Sec. Sec. 147.2 through 147.9 [Removed and Reserved]
0
45. Sections 147.2 through 147.9 are removed and reserved.
0
46. Section 147.10 is revised to read as follows:
Sec. 147.10 Bacteriological examination procedures.
Bacteriological examination must be conducted in a manner approved
by the Administrator. Approved bacteriological examination procedures
are listed in the NPIP Program Standards, as defined in Sec. 147.51.
Bacteriological examination procedures may also be approved by the
Administrator in accordance with Sec. 147.53(d)(1).
Sec. Sec. 147.11 through 147.17 [Removed and Reserved]
0
47. Sections 147.11 through 147.17 are removed and reserved.
0
48. Section 147.21 is revised to read as follows:
Sec. 147.21 Sanitation procedures.
Sanitation must be maintained in a manner approved by the
Administrator. Approved procedures for maintaining sanitation are
listed in the NPIP Program Standards, as defined in Sec. 147.51.
Sanitation procedures may also be approved by the Administrator in
accordance with Sec. 147.53(d)(2).
Sec. Sec. 147.22 through 147.27 [Removed and Reserved]
0
49. Sections 147.22 through 147.27 are removed and reserved.
0
50. Section 147.30 is revised to read as follows:
Sec. 147.30 Molecular examination procedures.
Molecular examination must be conducted in a manner approved by the
Administrator. Approved molecular examination procedures are listed in
the NPIP Program Standards, as defined in Sec. 147.51. Molecular
examination procedures may also be approved by the Administrator in
accordance with Sec. 147.53(d)(1).
Sec. 147.31 [Removed and Reserved]
0
51. Section 147.31 is removed and reserved.
0
52. In Sec. 147.41, a new definition of NPIP Technical Committee is
added, in alphabetical order, to read as follows:
Sec. 147.41 Definitions.
* * * * *
NPIP Technical Committee. A committee made up of technical experts
on poultry health, biosecurity, surveillance, and diagnostics. The
committee consists of representatives from the poultry and egg
industries, universities, and State and Federal governments and is
appointed by the Senior Coordinator and approved by the General
Conference Committee.
* * * * *
Sec. 147.44 [Amended]
0
53. In Sec. 147.44, paragraph (b) is amended by removing the citation
``Sec. 147.43(d)(2)'' and adding the citation ``Sec. 147.43(d)(4)''
in its place.
0
54. In part 147, subpart F is revised to read as follows:
Subpart F--Authorized Laboratories and Approved Tests and Sanitation
Procedures
Sec.
147.51 Definitions.
147.52 Authorized laboratories.
147.53 Approved tests and sanitation procedures.
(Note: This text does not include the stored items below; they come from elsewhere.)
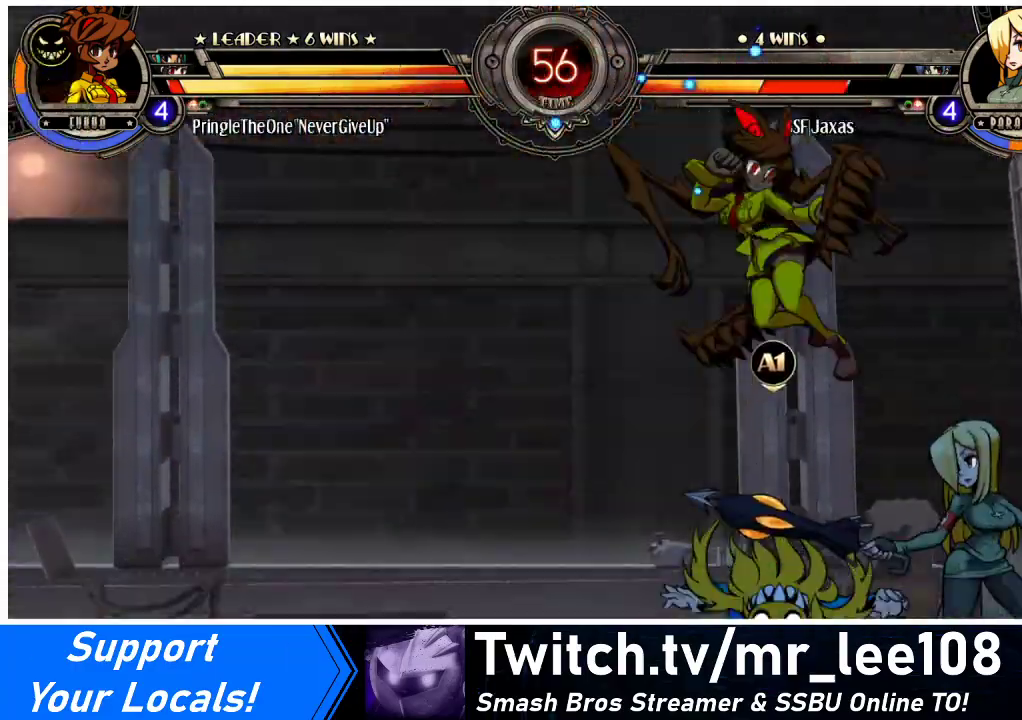
{"buttons": ["DPAD_DOWN", "DPAD_RIGHT"], "events": [[67, "DPAD_DOWN", "down"], [100, "TRIANGLE", "down"], [233, "TRIANGLE", "up"]]}
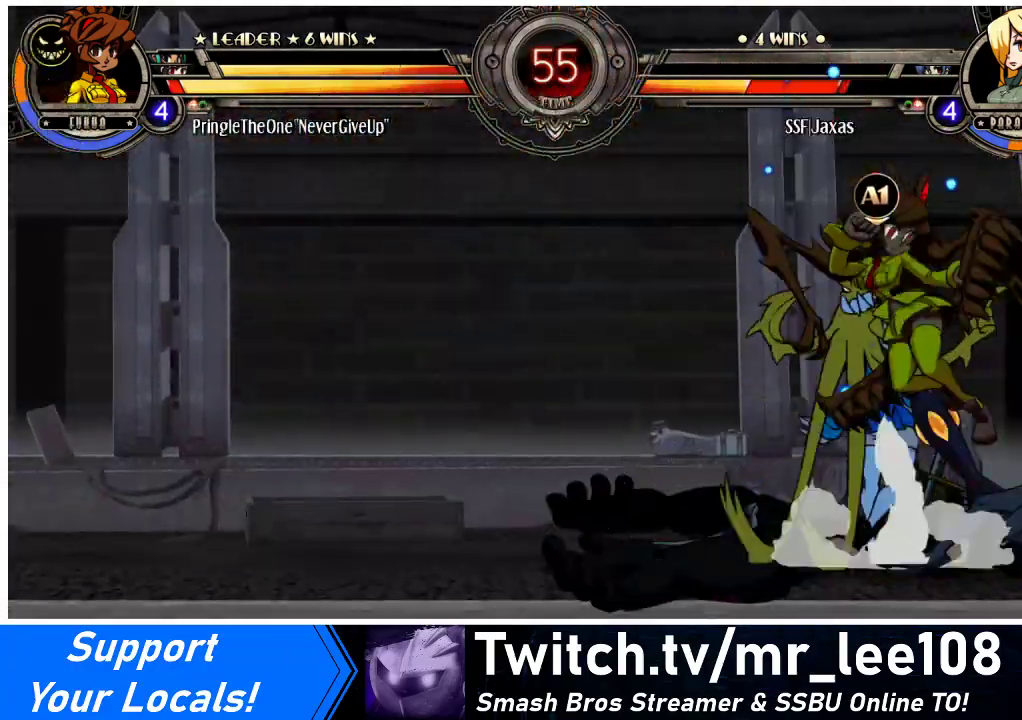
{"buttons": ["DPAD_RIGHT"], "events": [[400, "DPAD_DOWN", "up"]]}
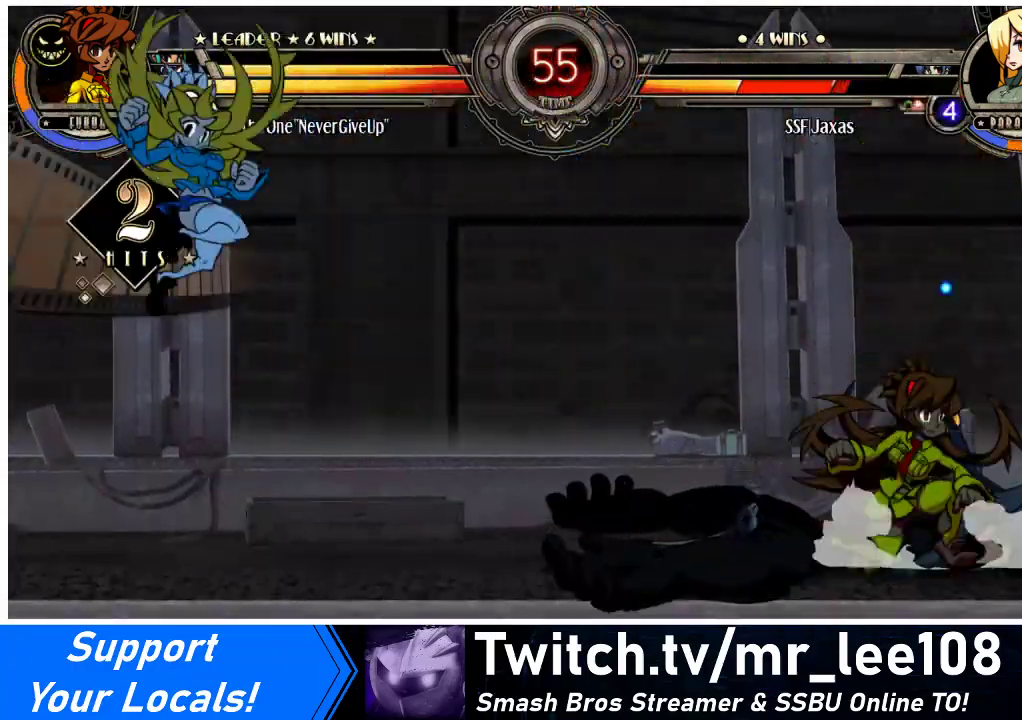
{"buttons": ["DPAD_DOWN", "DPAD_RIGHT"], "events": [[100, "DPAD_DOWN", "down"]]}
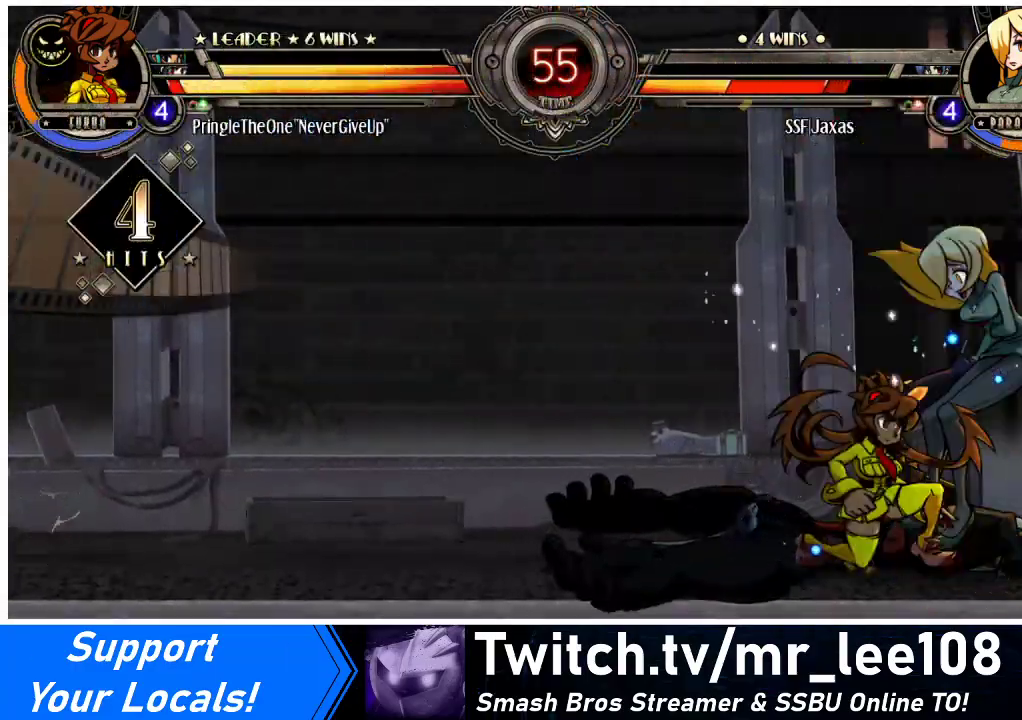
{"buttons": ["DPAD_RIGHT"], "events": [[300, "DPAD_DOWN", "up"]]}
147.54 Approval of diagnostic test kits not licensed by the Service.
Subpart F--Authorized Laboratories and Approved Tests and
Sanitation Procedures
Sec. 147.51 Definitions.
Administrator. The Administrator, Animal and Plant Health
Inspection Service, or any other employee of the Animal and Plant
Health Inspection Service delegated to act in the Administrator's
stead.
Animal and Plant Health Inspection Service (APHIS, the Service).
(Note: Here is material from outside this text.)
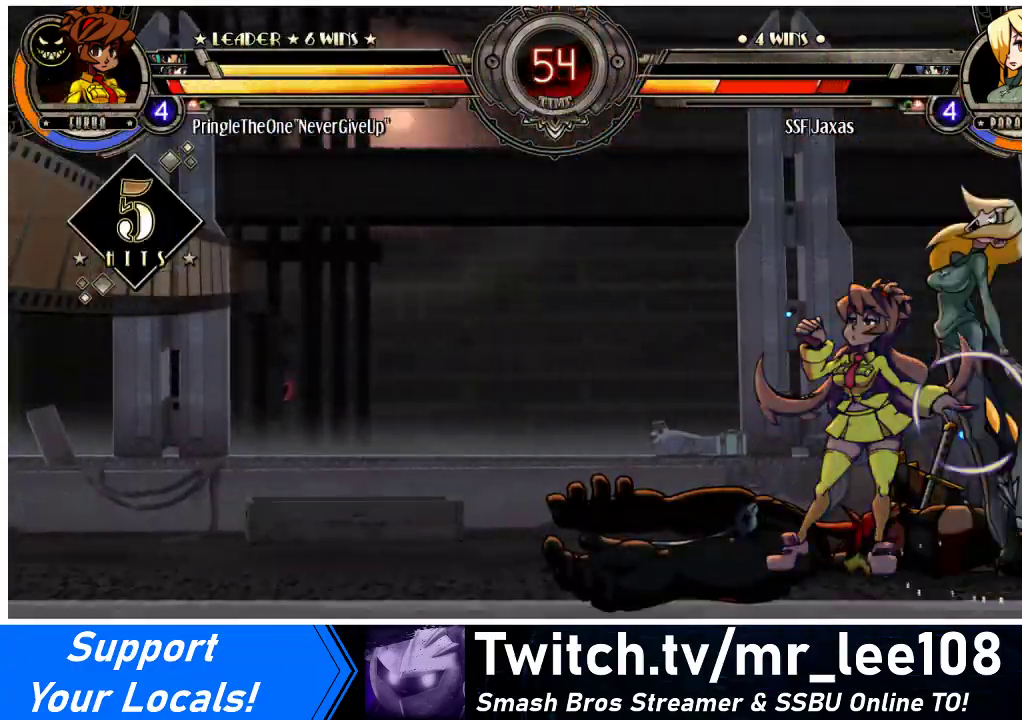
{"buttons": ["SQUARE", "DPAD_RIGHT"], "events": [[167, "SQUARE", "down"], [300, "SQUARE", "up"], [433, "SQUARE", "down"]]}
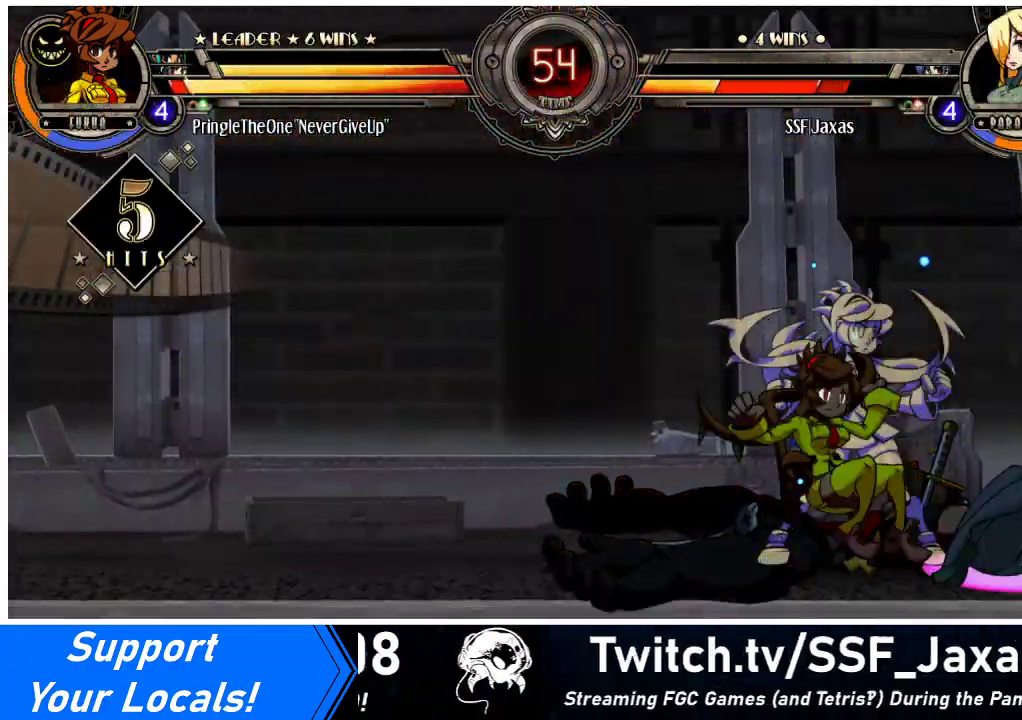
{"buttons": ["DPAD_DOWN", "DPAD_RIGHT"], "events": [[133, "DPAD_DOWN", "down"], [133, "SQUARE", "up"]]}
The Animal and Plant Health Inspection Service of the U.S. Department
of Agriculture.
NPIP or Plan. The National Poultry Improvement Plan.
NPIP Program Standards. A document that contains tests and
[[Page 4566]]
sanitation procedures approved by the Administrator under Sec. 147.53
for use under this subchapter. This document may be obtained from the
NPIP Web site at https://www.aphis.usda.gov/animal_health/animal_dis_spec/poultry/ or by writing to the Service at National Poultry
Improvement Plan, APHIS, USDA, 1506 Klondike Road, Suite 101, Conyers,
GA 30094.
NPIP Technical Committee. A committee made up of technical experts
on poultry health, biosecurity, surveillance, and diagnostics. The
committee consists of representatives from the poultry and egg
industries, universities, and State and Federal governments and is
appointed by the Senior Coordinator and approved by the General
Conference Committee.
Sec. 147.52 Authorized laboratories.
These minimum requirements are intended to be the basis on which an
authorized laboratory of the Plan can be evaluated to ensure that
official Plan assays are performed in accordance with the NPIP Program
Standards or other procedures approved by the Administrator in
accordance with Sec. 147.53(d)(1) and reported as described in
paragraph (f) of this section. A satisfactory evaluation will result in
the laboratory being recognized by the NPIP office of the Service as an
authorized laboratory qualified to perform the assays provided for in
this part.
(a) Check-test proficiency. The NPIP will serve as the lead agency
for the coordination of available check tests from the National
Veterinary Services Laboratories. The authorized laboratory must use a
regularly scheduled check test for each assay that it performs.
(b) Trained technicians. The testing procedures at the laboratory
must be run or overseen by a laboratory technician who has attended and
satisfactorily completed Service-approved laboratory workshops for
Plan-specific diseases within the past 4 years.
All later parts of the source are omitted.